Task data Start Marker

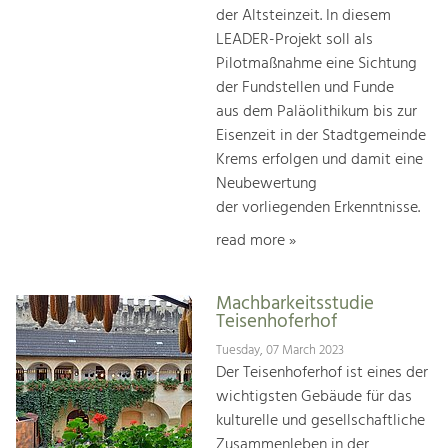
der Altsteinzeit. In diesem
LEADER-Projekt soll als
Pilotmaßnahme eine Sichtung
der Fundstellen und Funde
aus dem Paläolithikum bis zur
Eisenzeit in der Stadtgemeinde
Krems erfolgen und damit eine
Neubewertung
der vorliegenden Erkenntnisse.
read more »
Machbarkeitsstudie
Teisenhoferhof
Tuesday, 07 March 2023
Der Teisenhoferhof ist eines der
wichtigsten Gebäude für das
kulturelle und gesellschaftliche
Zusammenleben in der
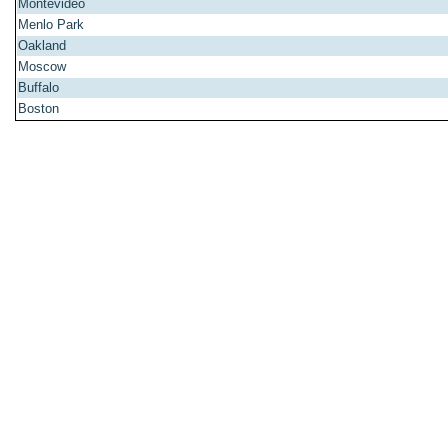
Montevideo
Menlo Park
Oakland
Moscow
Buffalo
Boston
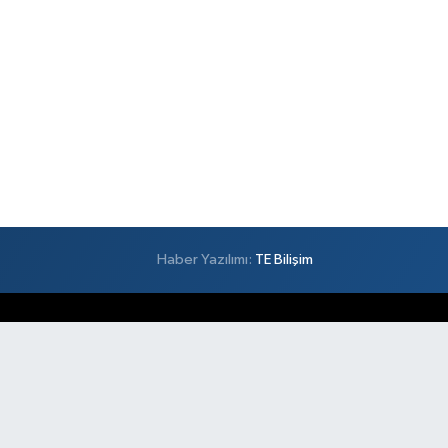
Haber Yazılımı:
TE Bilişim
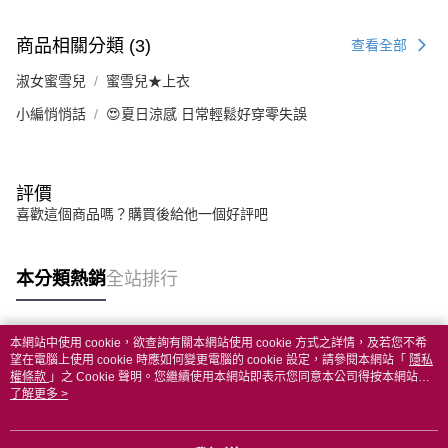
商品相關分類 (3)
查看全部
淑女蜜雪兒
蜜雪兒★上衣
小編悄悄話
😍夏日涼感 日常輕鬆好穿零失誤
評價
喜歡這個商品嗎？購買後給他一個好評吧
本分類熱銷
全站排行
本網站中使用 cookie，欲查詢有關本網站使用 cookie 方式之詳情，及若您不希
熱門標籤
望在電腦上使用 cookie 時應如何變更電腦的 cookie 設定，請參閱本網站「
隱私
權條款
」之 Cookie 聲明。您繼續使用本網站即表示您同意本公司得按本網站使
用條款之 Cookie 聲明使用 cookie。
了解更多 >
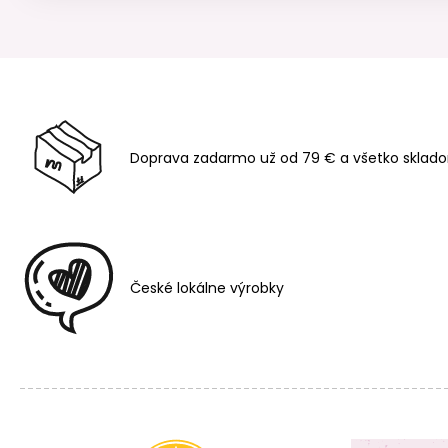
Doprava zadarmo už od 79 € a všetko sklado
České lokálne výrobky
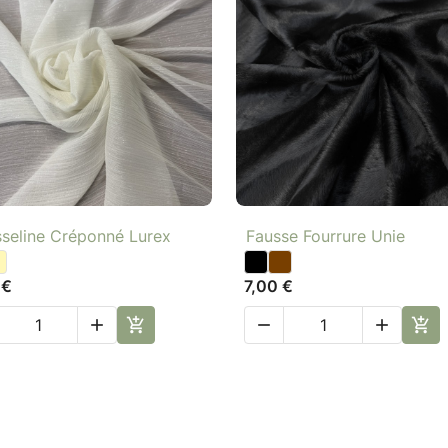

Aperçu rapide

Aperçu rapide
seline Créponné Lurex
Fausse Fourrure Unie
 €
7,00 €





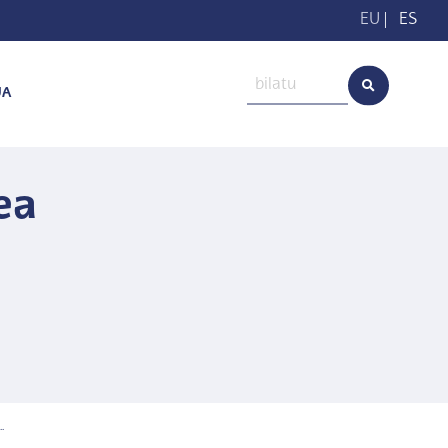
EU
|
ES
UA
ea
.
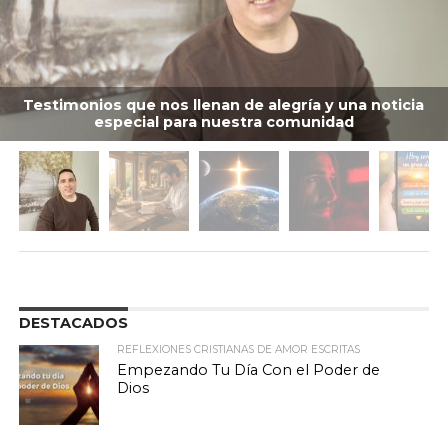
Testimonios que nos llenan de alegría y una noticia
especial para nuestra comunidad
DESTACADOS
REFLEXIONES CRISTIANAS DE AMOR ESCRITAS
Empezando Tu Día Con el Poder de
Dios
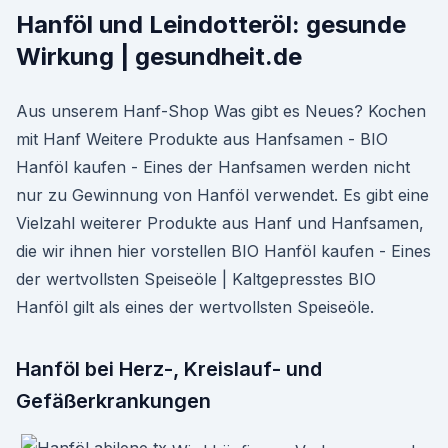
Hanföl und Leindotteröl: gesunde
Wirkung | gesundheit.de
Aus unserem Hanf-Shop Was gibt es Neues? Kochen
mit Hanf Weitere Produkte aus Hanfsamen - BIO
Hanföl kaufen - Eines der Hanfsamen werden nicht
nur zu Gewinnung von Hanföl verwendet. Es gibt eine
Vielzahl weiterer Produkte aus Hanf und Hanfsamen,
die wir ihnen hier vorstellen BIO Hanföl kaufen - Eines
der wertvollsten Speiseöle | Kaltgepresstes BIO
Hanföl gilt als eines der wertvollsten Speiseöle.
Hanföl bei Herz-, Kreislauf- und
Gefäßerkrankungen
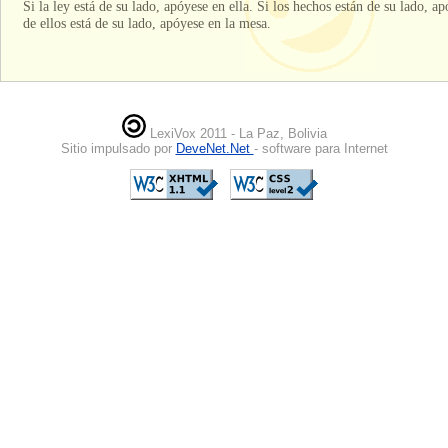
Si la ley está de su lado, apóyese en ella. Si los hechos están de su lado, a
de ellos está de su lado, apóyese en la mesa.
LexiVox 2011 - La Paz, Bolivia
Sitio impulsado por
DeveNet.Net
- software para Internet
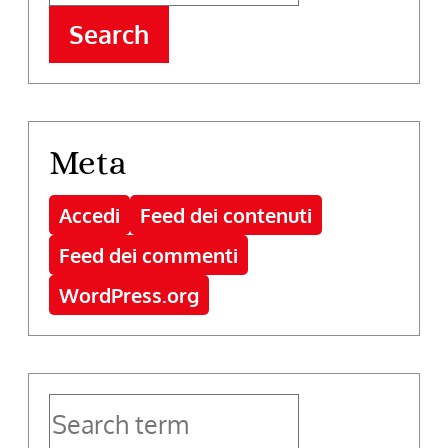
Search
Meta
Accedi
Feed dei contenuti
Feed dei commenti
WordPress.org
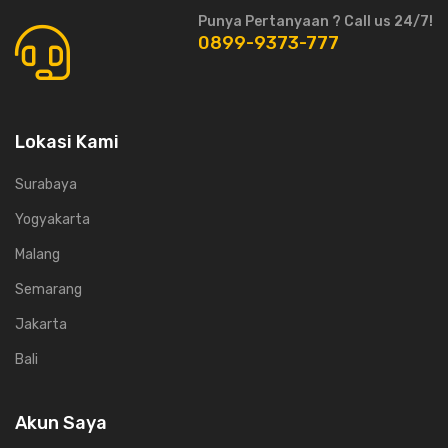
Punya Pertanyaan ? Call us 24/7!
0899-9373-777
Lokasi Kami
Surabaya
Yogyakarta
Malang
Semarang
Jakarta
Bali
Akun Saya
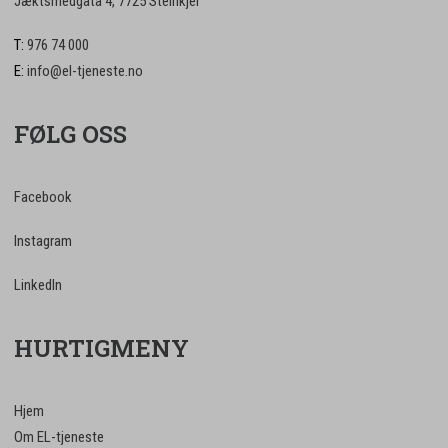
Jæktsmedgata 4, 7725 Steinkjer
T:
976 74 000
E:
info@el-tjeneste.no
FØLG OSS
Facebook
Instagram
LinkedIn
HURTIGMENY
Hjem
Om EL-tjeneste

Task data End Marker

#### Required work
Only the lines from the one that contains "DeveNet.Net" through the last line of the records may appear in the answer, retyped exactly and with no pictures.

#### Solution to the problem
DeveNet.Net
- software para Internet
Search
Meta
Accedi
Feed dei contenuti
Feed dei commenti
WordPress.org
Punya Pertanyaan ? Call us 24/7!
0899-9373-777
Lokasi Kami
Surabaya
Yogyakarta
Malang
Semarang
Jakarta
Bali
Akun Saya
Jæktsmedgata 4, 7725 Steinkjer
T:
976 74 000
E:
info@el-tjeneste.no
FØLG OSS
Facebook
Instagram
LinkedIn
HURTIGMENY
Hjem
Om EL-tjeneste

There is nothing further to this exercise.